Other News Materials 8 June 2008 13:21 (UTC +04:00)

Drainage of the dangerous Tangjiashan "quake lake" in Sichuan Province has gone smoothly since Saturday, but the local government remained on on high alert, state-run media said Sunday.

Army engineers fired missiles to blast boulders in a man-made sluice channel to accelerate water drainage, Xinhua news agency said.

The agency said water flowing through the sluice channel widened from previously less than five metres to about 9 metres, the dpa reported.

"Generally speaking, construction of the lake's drainage projects goes on well, but the lake remains dangerous for hundreds of thousands of people downstream," said General Ge Zhenfeng, deputy chief of staff of the People's Liberation Army, who was supervising work at the site.

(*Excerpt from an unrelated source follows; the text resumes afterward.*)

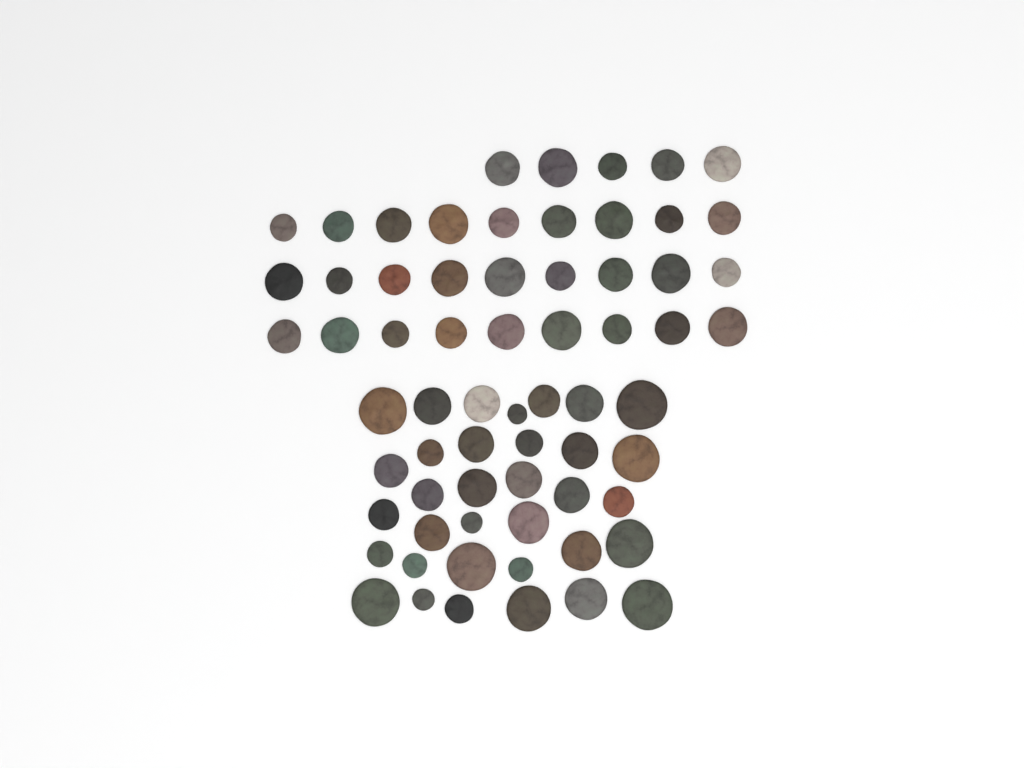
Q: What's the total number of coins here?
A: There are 66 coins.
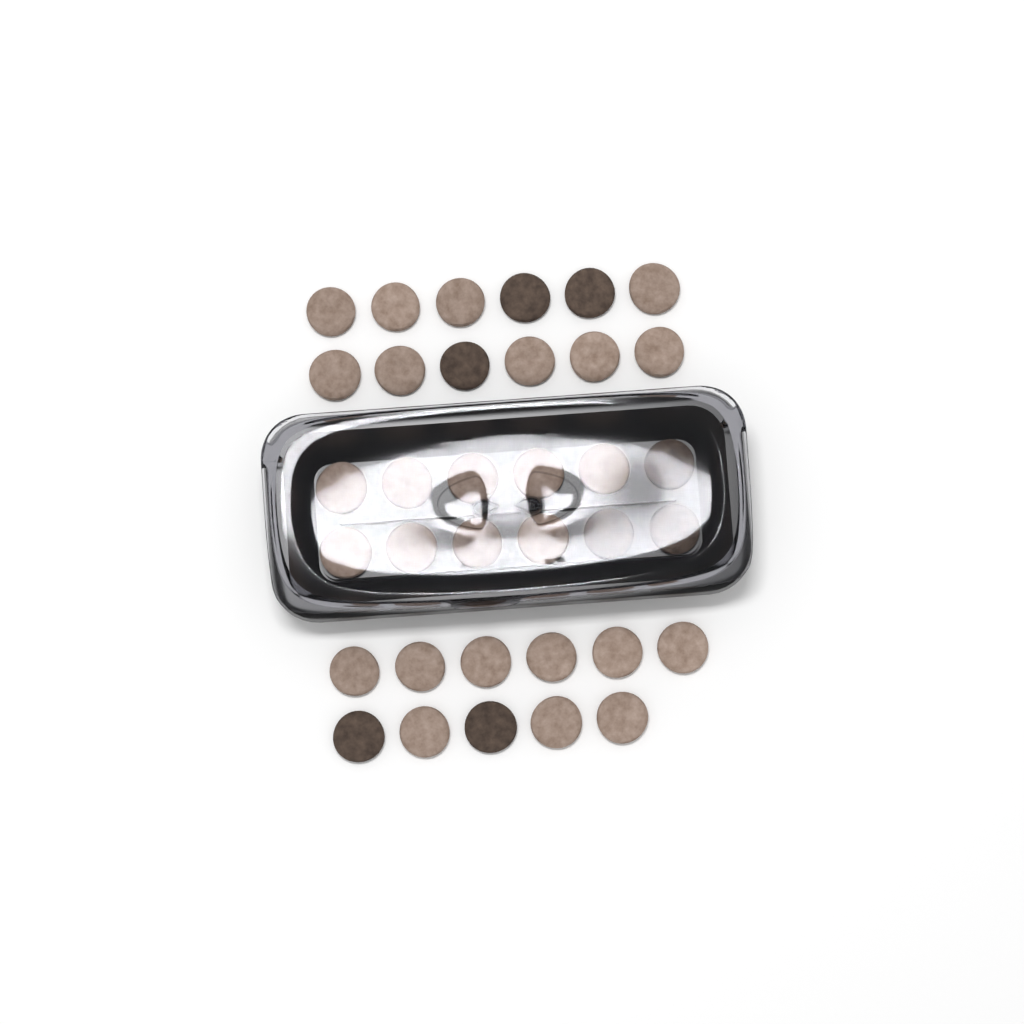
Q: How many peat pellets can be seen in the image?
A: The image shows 35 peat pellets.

"It will take us a few days to eliminate the potential danger of the lake," the general said.

About 600 police and soldiers worked for six days and nights to dig a 475-meter channel to divert water from the lake.

Xinhua said soldiers were still widening and deepening the sluice channel with the help of some 30 bulldozers and excavators. They were also digging a second sluice channel on another side of the lake barrier.

The soldiers have finished building one third of the new channel, which needs to remove about 60,000 cubic meters of earth and stone, said Liu Yongjian, a PLA officer in charge of the channel projects.

"We have also prepared for an underwater explosion to deepen the channels for accelerated drainage," said Liu.

The lake started to drain on Saturday morning and water flowed at a speed of more than 10 cubic meters per second, far more than the previous two cubic meters per second, according to the quake lake relief headquarters in Mianyang City, the agency said.

Landslides could occur on mountains not far from the lake, which might pour another 17 million cubic meters of rocks and earth into the lake. If it happens, the lake's barrier would immediately burst and workers on the barrier could be swept away, the report said.

The "quake lake" was formed after a massive quake-triggered landslide from Tangjiashan Mountain and blocked the Tongkou River, which runs through Beichuan County, one of the areas worst hit by the quake.

Holding more than 220 million cubic meters of water, the swollen lake is the largest of more than 30 quake lakes in Sichuan following the May 12 quake, posing a threat to 1.3 million people downstream, Xinhua said.

More than 250,000 people in low-lying areas in Mianyang have been relocated under a plan based on the assumption that a third of the lake volume breached its banks.